Eight common things the disaster-struck didn’t do

By: Administrator

Date: 8 July 2010

Please blow a raspberry in my general direction if you think this post is overly doom-mongering. But the sad fact is that many small businesses are totally unaware of how much of their data is at risk.

The main reason for this gap in disaster recovery policy is ignorance of the key facts. They're often straightforward but little known, so instead of giving you a jargon-filled list of technical terms, I’ll give you a list of things people usually forget to cover until it’s too late.

1. Backing up data at all. Don't fall into the trap of thinking "it'll never happen to me," because there are only two types of people in this world: those who have had a data loss and those who are about to.

2. Backing up data frequently enough. If you came into your office and realised that a vital quotation you prepared three days ago had been deleted, would you be happy that your weekly backup didn’t contain it?

3. Not backing up accounts data. Sensing a theme here yet? Many people assume that their network backup covers all their data. This isn't always true. Accounts data is sometimes stored on an individual PC that's not covered by the backup schedule.

4. Email. Many people don’t think they need to recover their email. Until they lose it, that is. I’m talking about the messages that arrive in your inbox or are sat in your “Sent items” folder. These are increasingly used as evidence of a contract or as instruction to proceed.

5. File and folders.
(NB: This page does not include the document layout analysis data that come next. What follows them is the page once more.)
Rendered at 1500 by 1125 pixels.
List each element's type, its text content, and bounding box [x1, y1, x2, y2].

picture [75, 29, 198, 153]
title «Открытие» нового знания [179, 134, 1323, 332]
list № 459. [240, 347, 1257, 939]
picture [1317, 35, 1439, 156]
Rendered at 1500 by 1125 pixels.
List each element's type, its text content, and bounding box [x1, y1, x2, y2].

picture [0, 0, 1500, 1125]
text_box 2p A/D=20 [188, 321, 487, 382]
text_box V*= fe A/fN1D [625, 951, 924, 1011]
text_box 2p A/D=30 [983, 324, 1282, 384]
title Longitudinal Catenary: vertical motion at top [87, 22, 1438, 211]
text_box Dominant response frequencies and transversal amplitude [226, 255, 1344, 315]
So you've got the obviously vital data, like your financial information covered. What about the seemingly mundane? Word documents, spreadsheets and databases can all contain important information. Make sure they can be recovered.

6. Storing information in the wrong place. When you hit save, do you know where the document is stored? Is it somewhere that is scheduled to be backed up? Saving your work on the desktop of your PC or in the My Documents folder isn’t much use if your backup only covers a shared folder on your network.
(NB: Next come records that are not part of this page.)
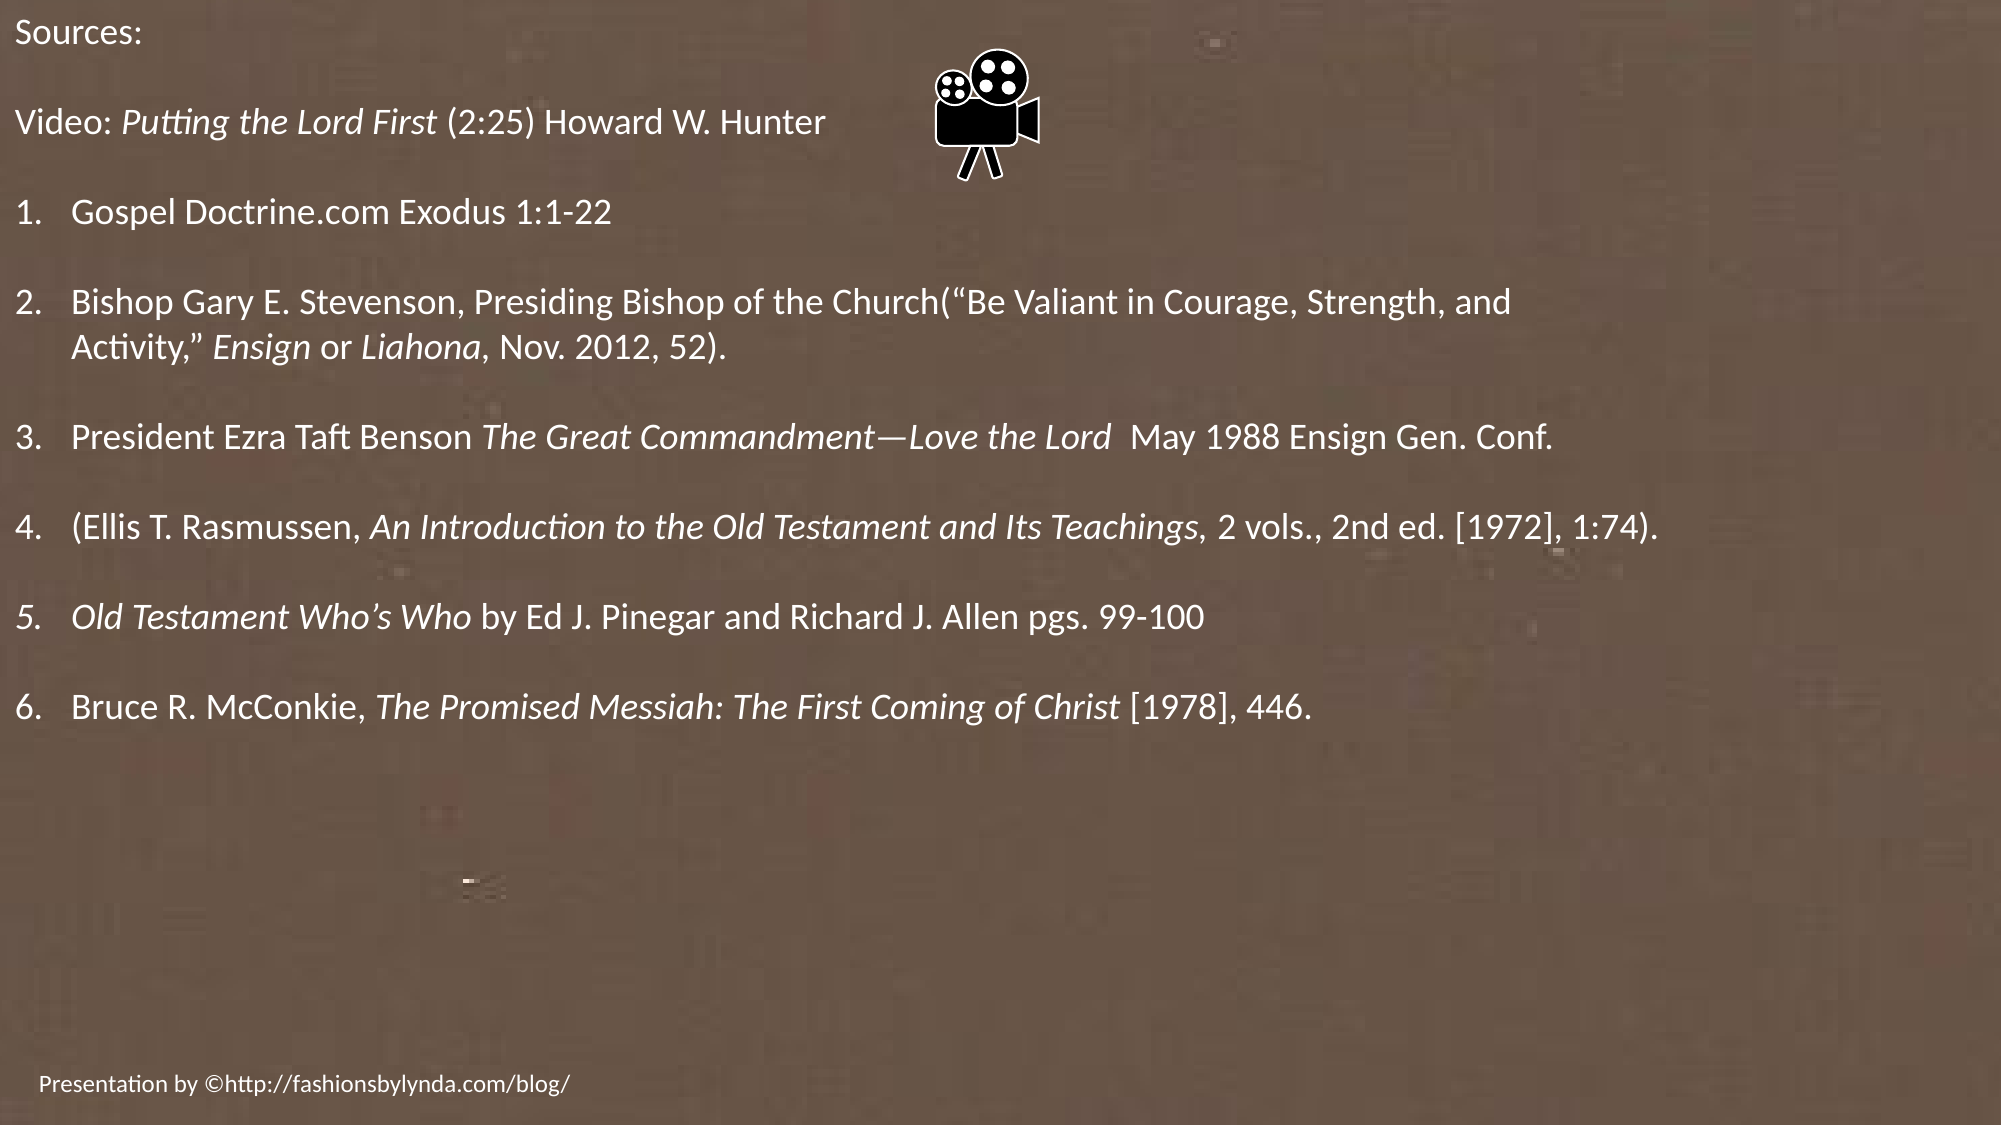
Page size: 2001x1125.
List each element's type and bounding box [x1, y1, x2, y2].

picture [0, 0, 2001, 1125]
text_box [935, 49, 1039, 181]
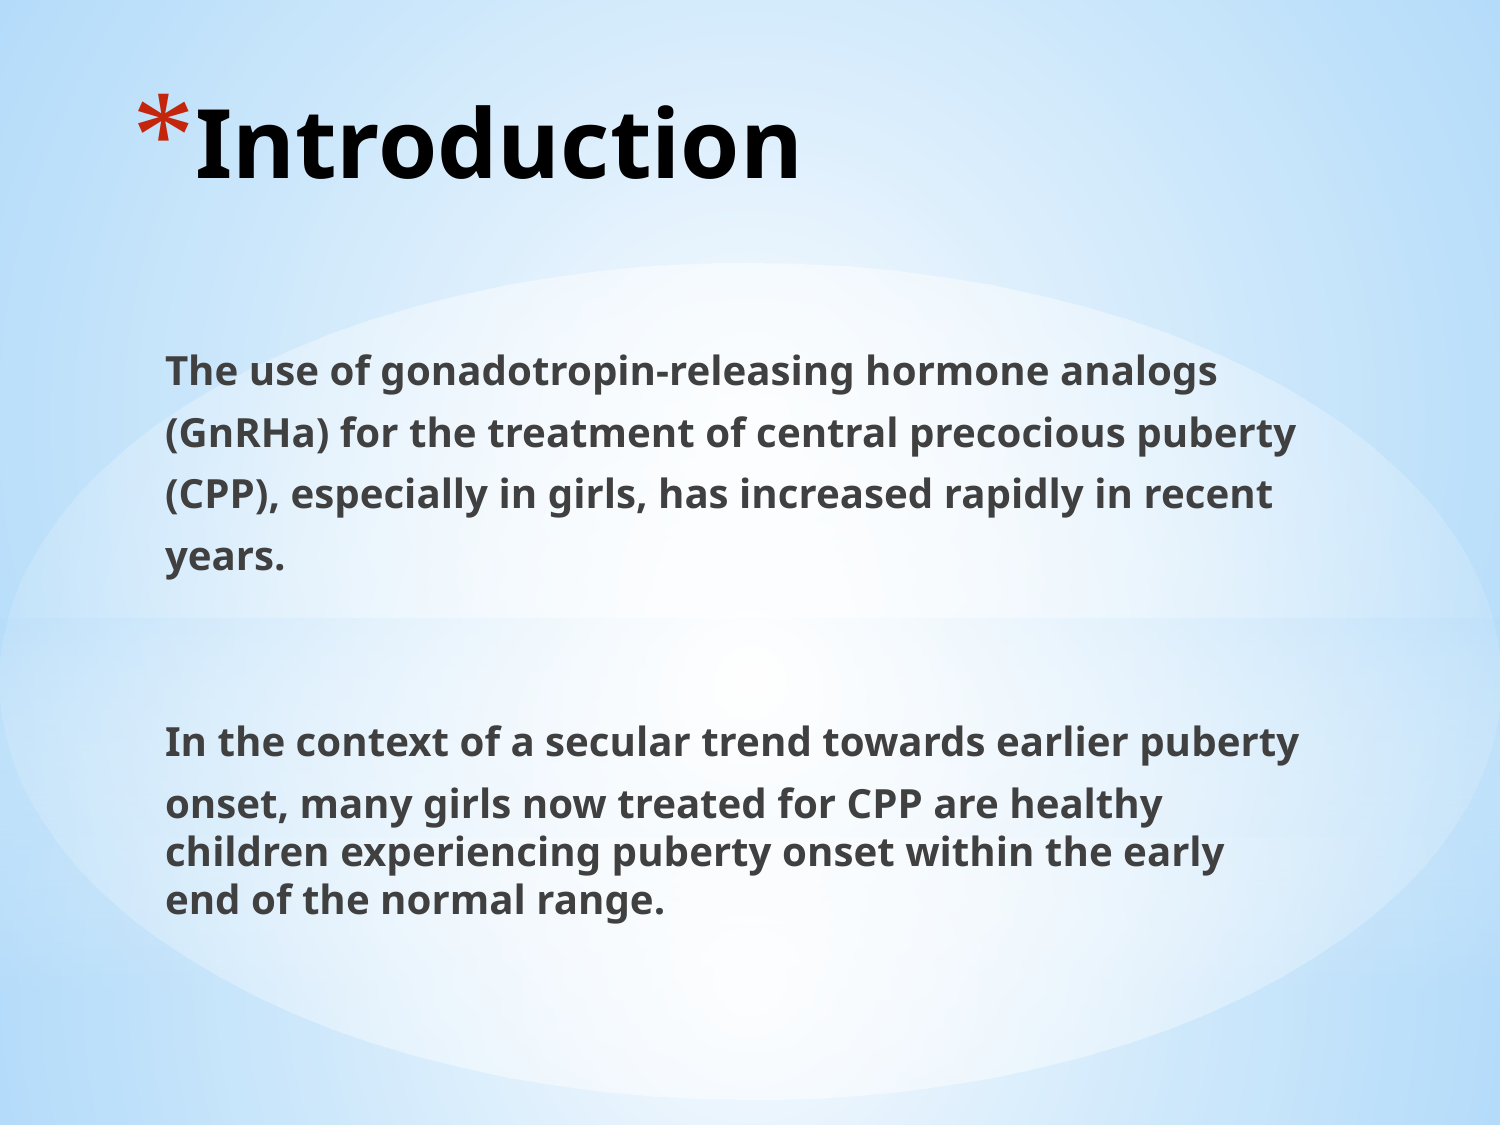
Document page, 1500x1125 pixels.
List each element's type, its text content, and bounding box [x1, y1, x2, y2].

title Introduction [37, 75, 819, 263]
list The use of gonadotropin-releasing hormone analogs (GnRHa) for the treatment of central precocious puberty (CPP), especially in girls, has increased rapidly in recent years. In the context of a secular trend towards earlier puberty onset, many girls now treated for CPP are healthy children experiencing puberty onset within the early end of the normal range. [150, 337, 1325, 938]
7.  Contact and calendar information. In small networks your contact and calendar folders in Outlook are stored on your PC and may not get backed up. If you suffer a data disaster you'll be completely lost, with no idea who you were due to see and no way of contacting them.

8. Where your backups are kept. Do you use pen-drives, CDs, backup tapes or hard drives to backup your data? Great. But where do you keep them? Next to your PC or file server? Not so great. Even the best backup procedures become useless unless you store the data safely off your premises.

This is by no means an exhaustive list. There are probably other pockets of data you need to secure. The best way to think about it is to imagine what you can’t live without should disaster strike.

Think of the things you do on your PC each day. Don't worry about the software itself (you should have the original installation CDs for that), but question where the important data is situated. Make sure it's somewhere that's covered by your backup schedule. And if it isn't, fix it. Now. Because you never know when data loss might strike.